HAYDEN HOLLINGSWORTH: A Super Distraction

Hayden Hollingsworth

When times are really tough it is sometimes helpful to scout around for something to relieve the unremitting angst of real life.  Few would argue that we are caught in such a maelstrom.  Even the die-hard believers are beginning to have their credulity stretched to the breaking point.  Fortunately, we are provided with the most orchestrated of events: Super Bowl LI.

By the time we are reading this, the results will be old news.  The winner (likely the Patriots) will be inscribed in the pantheon of the powerful but the fan who watches the game only because it is the most highly-hyped day in sport, by the Ides of March will not able to recall who even played.  Still we can hope for a day when the current miseries of the news are put on the back burner.

For those who are less enthralled with football than your average citizen, the event is still worth watching.  Everyone knows that Madison Avenue has been working frantically to roll out an earth-shaking ad.  It is amusing to keep your own score care.  It does require some recording skills and close attention since the sequence of ads changes every 30 seconds, so seamlessly that if one is not paying attention you will be confused as to the message the conjoined ads are attempting to deliver.
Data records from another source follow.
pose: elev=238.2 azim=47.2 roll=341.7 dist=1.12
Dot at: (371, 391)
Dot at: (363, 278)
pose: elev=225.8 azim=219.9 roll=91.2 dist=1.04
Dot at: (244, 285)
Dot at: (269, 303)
I recall some years ago, there was one ad that never mentioned what it was promoting.  I wonder if the stockholders in whatever company placed the ad felt they had gotten a million dollars’ worth of benefit for their anonymous foray into the forest of competing ads.
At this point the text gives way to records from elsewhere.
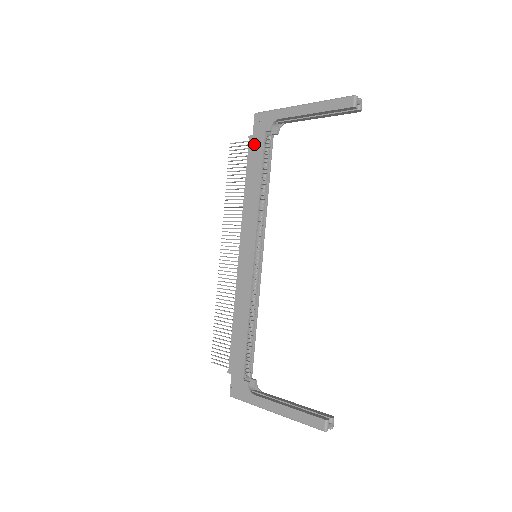
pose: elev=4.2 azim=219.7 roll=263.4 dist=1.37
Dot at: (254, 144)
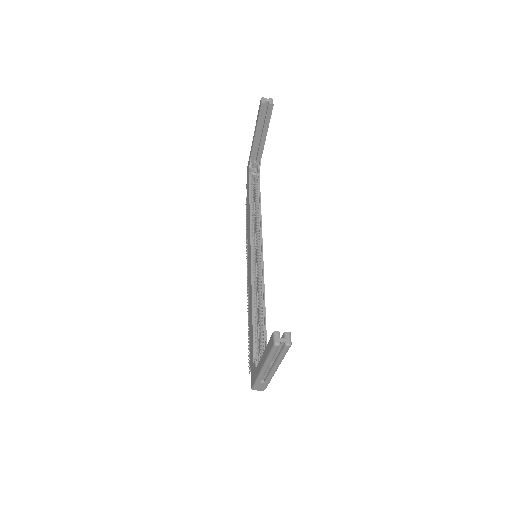
Dot at: (247, 186)
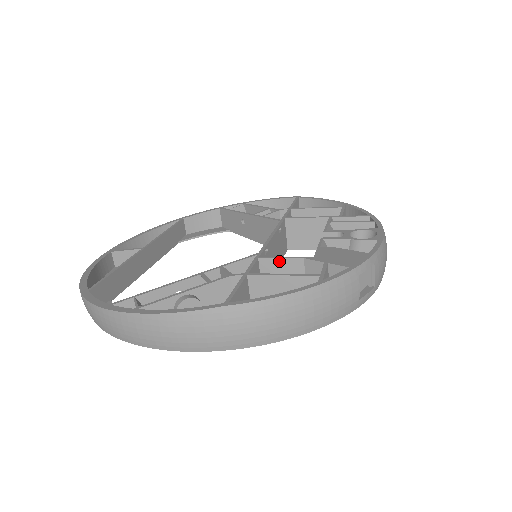
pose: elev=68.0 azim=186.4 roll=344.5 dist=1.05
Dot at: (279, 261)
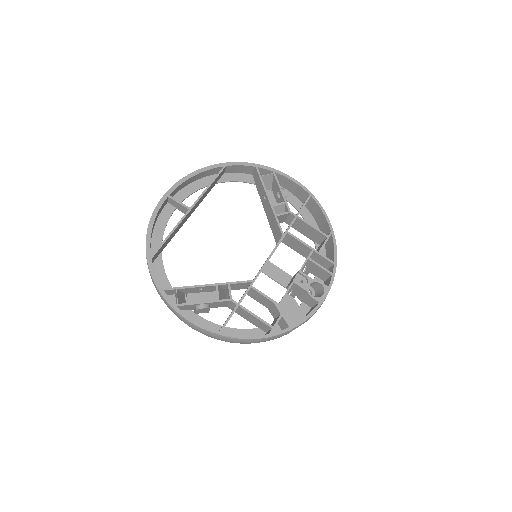
Dot at: (261, 295)
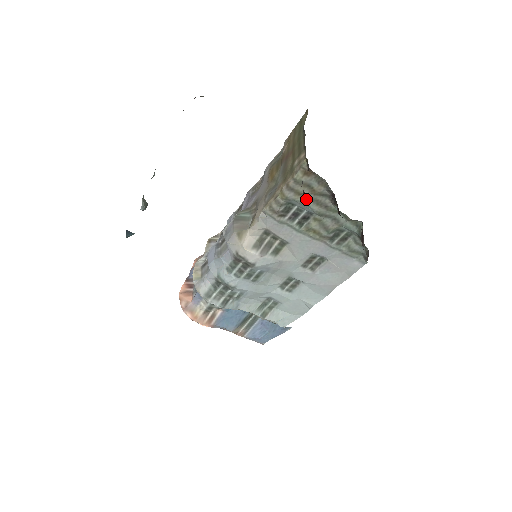
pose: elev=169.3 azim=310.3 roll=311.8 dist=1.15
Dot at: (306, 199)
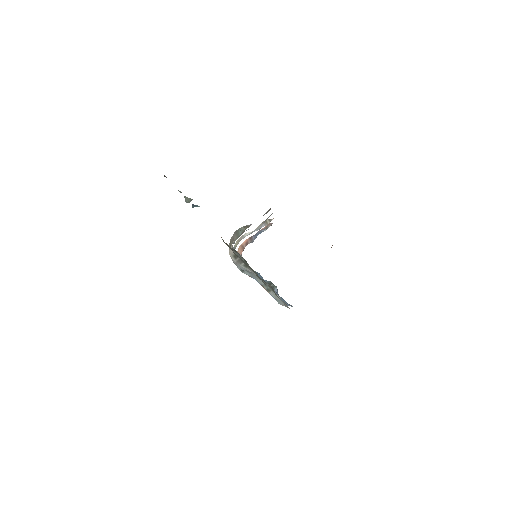
Dot at: occluded
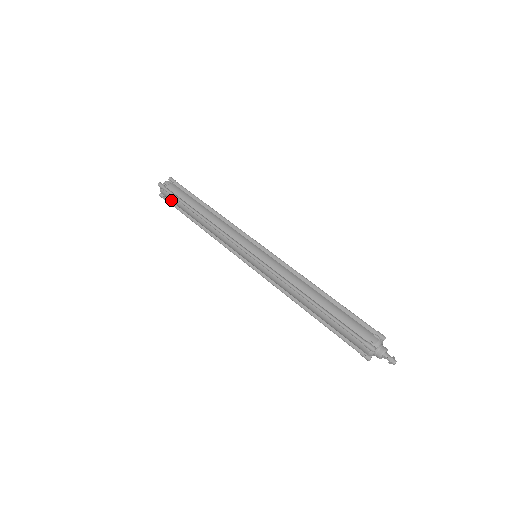
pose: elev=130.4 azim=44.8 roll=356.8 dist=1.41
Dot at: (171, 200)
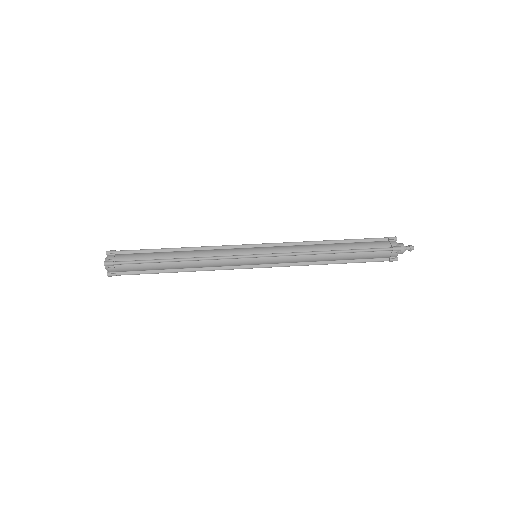
Dot at: (129, 270)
Budweiser has often been deemed the winner of the ad sweepstakes which are covered with more zest than the game on the following Monday.  I think it’s largely because everyone loves those achingly graceful Percherons.

Then there is the halftime show.  Discovering the theme is sometimes a challenge equaling that of code-breaking but several things will be there for certain:  It will be loud, it will involve a thousand or more performers, and it will be long.

This must put undue stress of the coaching staff of the teams.  To pump up your team, particularly if they are being romped upon, would tax the oratory of William Jennings Bryan.  It will take a lot more than Knute Rockne’s, “Let’s win one for the Gipper.”  In the current political climate most of us can recall who the Gipper was and wish he was still with us.

Of all the half-time extravaganzas only two stand out in my mind.  We all remember Justin Timberlake and Janet Jackson’s 2008 performance:  The famous “Wardrobe Malfunction.”

A few may even recall the preamble to the stripping: “I’m gonna to have you nekkid in 30 seconds,” or something akin to that.  The term “Wardrobe Malfunction” takes its place in the lexicon of malapropisms with “Alternative Fact.”

The truly memorable performance came in 1991 at Super Bowl XXV.  It was days before the beginning of Desert Storm and a tyke of six years old belted out “You Are My Hero,” as jets flew over the stadium.  The line “You are the wind beneath my wings” took on a special meaning.  That was the first half time show where politics entered.

The game will be remarkable in many ways, regardless of whoever wins.  If nothing else it will be diverting and there’s something to say for that!

P.S.  In the words of the erstwhile Brooklyn Dodgers, the Falcons might well say, “Just wait until next year.”